Abatida por las inexorables garras del tiempo, recorre el estrecho camino que la lleva a la tumba que nunca descansa. Nuevamente la alcanza esa angustiante sensación de sequedad en la boca ... Toma un respiro para arrodillarse. Deja la flor y se va.
En ese instante su recuerdo se hace más intenso, más cercano, más real.
En la brisa del aire puede sentir la cercanía de sus manos que se acercan sin tocar, sus hermosos labios le susurran algo que no le alcanzó a decir, y que ahora ella tampoco puede escuchar. Su figura empieza a borrarse y los pequeños detalles se desvanecen al pasar.
Sumergida en la desazón de vivir, recorre las calles que la separan de su sentir.
En su pecho explota esa angustia que la agobia; una pena que no le entra en el cuerpo y que pugna por salir. Un mar de lágrimas desbordado por el caudal de sus sentimientos, inunda la costa de sus ojos. Un frío de soledad la absorbe, la estremece y la tira para atrás.
Quien juega un juego macabro debe afrontar las consecuencias.
Ella no creyó en la muerte y el destino la castigó. Ahora, despiadadas hilachas de dolor cubren su días, a la espera de su regreso. Dolorosas imágenes del ayer alimentan su ansiedad.
El águila muerte, como la expectante ave de la desolación, vigila a su víctima en cada movimiento.
Aprendió a morir en vida la profunda amargura de los días sin sol.
Había perdido el brillo en su sentir, ya no había nada glamoroso en la mesita de luz, sólo una triste y gastada foto de lo que alguna vez fue felicidad.
Como en un oscuro festival nocturno, con la música insólita que le hace bailar la danza de la despedida.
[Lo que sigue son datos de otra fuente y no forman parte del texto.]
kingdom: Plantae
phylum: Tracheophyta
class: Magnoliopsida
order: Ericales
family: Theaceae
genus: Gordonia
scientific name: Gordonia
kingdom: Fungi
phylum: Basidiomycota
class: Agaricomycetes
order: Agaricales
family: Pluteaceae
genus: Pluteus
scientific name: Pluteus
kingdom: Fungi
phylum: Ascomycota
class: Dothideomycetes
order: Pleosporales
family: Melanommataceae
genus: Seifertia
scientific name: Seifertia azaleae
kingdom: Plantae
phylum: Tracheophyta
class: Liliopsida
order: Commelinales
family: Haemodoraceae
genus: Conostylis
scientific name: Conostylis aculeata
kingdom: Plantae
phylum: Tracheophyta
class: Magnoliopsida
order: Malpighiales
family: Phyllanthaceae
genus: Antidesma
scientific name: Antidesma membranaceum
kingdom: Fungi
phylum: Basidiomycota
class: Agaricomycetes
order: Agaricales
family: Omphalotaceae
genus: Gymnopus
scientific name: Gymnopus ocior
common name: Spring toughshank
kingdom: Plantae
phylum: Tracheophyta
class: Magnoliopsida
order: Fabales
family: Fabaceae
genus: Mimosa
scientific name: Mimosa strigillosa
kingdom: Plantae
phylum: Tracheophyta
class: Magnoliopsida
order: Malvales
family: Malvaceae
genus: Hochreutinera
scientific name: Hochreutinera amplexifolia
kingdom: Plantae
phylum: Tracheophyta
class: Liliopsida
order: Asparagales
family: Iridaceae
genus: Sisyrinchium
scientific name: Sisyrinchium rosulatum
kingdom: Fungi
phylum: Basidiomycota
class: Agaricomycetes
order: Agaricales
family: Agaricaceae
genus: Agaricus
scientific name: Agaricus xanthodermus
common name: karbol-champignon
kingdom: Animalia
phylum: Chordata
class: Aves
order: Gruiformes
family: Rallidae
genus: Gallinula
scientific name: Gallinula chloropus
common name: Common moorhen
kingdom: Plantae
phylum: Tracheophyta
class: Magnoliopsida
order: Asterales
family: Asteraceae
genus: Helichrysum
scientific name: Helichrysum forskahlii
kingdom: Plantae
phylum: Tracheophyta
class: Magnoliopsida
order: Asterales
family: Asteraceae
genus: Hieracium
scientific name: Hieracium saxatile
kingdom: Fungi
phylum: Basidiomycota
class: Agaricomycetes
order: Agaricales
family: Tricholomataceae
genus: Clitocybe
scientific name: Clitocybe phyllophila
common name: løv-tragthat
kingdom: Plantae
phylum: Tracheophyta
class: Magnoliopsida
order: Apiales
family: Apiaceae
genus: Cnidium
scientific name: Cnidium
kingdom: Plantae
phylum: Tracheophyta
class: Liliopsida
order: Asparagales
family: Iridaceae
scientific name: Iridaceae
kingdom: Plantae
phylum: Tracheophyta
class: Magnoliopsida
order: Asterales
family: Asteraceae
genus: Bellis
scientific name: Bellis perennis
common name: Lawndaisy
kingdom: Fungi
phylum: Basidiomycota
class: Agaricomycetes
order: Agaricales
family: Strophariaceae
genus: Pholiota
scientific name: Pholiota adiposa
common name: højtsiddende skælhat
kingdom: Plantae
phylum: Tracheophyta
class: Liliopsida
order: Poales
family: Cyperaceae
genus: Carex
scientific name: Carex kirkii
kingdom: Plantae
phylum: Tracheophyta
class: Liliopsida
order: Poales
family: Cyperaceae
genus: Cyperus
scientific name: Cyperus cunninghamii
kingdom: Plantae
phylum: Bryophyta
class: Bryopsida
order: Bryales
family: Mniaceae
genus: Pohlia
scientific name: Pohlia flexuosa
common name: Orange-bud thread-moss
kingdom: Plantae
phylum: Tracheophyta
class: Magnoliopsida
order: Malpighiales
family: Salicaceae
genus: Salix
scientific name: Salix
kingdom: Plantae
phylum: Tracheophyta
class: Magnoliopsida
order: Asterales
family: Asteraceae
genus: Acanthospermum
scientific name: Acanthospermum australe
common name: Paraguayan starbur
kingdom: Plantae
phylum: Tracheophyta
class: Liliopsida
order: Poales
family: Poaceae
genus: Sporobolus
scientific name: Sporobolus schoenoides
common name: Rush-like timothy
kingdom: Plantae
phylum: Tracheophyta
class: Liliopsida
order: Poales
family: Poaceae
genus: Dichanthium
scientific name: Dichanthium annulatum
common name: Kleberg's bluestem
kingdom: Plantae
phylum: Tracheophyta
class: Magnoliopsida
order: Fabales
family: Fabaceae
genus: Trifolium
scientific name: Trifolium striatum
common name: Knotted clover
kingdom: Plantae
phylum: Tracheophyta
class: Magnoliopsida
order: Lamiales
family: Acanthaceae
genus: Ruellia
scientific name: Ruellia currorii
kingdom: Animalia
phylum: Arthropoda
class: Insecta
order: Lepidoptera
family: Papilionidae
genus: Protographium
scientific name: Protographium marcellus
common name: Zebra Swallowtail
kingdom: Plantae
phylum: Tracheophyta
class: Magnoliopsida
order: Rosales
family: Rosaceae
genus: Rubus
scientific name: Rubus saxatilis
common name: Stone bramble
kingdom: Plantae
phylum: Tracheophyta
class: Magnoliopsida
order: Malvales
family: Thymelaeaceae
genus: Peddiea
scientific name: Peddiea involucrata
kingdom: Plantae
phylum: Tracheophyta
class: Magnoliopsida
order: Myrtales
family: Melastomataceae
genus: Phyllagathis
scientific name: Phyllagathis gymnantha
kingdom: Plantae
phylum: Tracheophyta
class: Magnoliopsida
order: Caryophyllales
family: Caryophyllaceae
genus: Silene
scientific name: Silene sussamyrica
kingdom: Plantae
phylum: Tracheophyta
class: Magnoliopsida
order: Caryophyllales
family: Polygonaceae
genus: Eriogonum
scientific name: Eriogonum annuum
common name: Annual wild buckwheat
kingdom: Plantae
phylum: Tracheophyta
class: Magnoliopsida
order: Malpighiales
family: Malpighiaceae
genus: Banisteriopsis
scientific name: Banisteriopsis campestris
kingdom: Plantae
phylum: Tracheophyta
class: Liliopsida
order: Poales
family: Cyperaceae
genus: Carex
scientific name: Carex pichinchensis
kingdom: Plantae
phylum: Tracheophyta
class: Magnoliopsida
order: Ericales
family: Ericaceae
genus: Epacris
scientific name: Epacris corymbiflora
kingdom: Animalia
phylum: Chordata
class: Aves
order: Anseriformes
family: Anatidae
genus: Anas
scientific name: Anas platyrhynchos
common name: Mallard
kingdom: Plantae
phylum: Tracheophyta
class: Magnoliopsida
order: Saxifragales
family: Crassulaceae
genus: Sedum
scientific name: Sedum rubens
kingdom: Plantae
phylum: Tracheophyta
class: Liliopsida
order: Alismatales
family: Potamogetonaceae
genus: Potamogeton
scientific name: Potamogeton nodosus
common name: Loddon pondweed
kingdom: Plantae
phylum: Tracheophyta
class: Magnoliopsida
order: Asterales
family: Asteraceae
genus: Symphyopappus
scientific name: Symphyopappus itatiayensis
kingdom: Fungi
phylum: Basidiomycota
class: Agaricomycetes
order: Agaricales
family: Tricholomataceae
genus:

Parada sobre la cornisa de la vida, cantando la canción del adiós.
Una fría mañana de agosto, con el cielo gris y el sol por salir, se arrodilla sobre el gélido césped que los separa. Mira la lápida por última vez y lee en voz alta el epitafio que ella misma escribió.
“La creación es el acto más puro del universo. Ni siquiera la muerte nos separará”...
Su voz se pierde en el vacío, su alma se congela en la inmensidad.
Un fuerte viento azota el lugar. Un sudor helado recorre su espalda. Respira hondo y toma con fuerza el objeto que los uniría otra vez.
Por un instante su mente está en blanco. Siente el filo en sus venas, la sangre que recorre sus brazos ...
Su alma se detiene para observar: No hay vestigios de la luz, ni de la escalera al cielo. Sólo puede vislumbrar un azul intenso, que todo lo contiene y todo lo nubla.
Ella esperaba tomarle la mano, soñando en un sueño eterno, pero eso nunca pasará.
Por siempre recordará aquel momento único, cuando él salió de su vientre y la estremeció.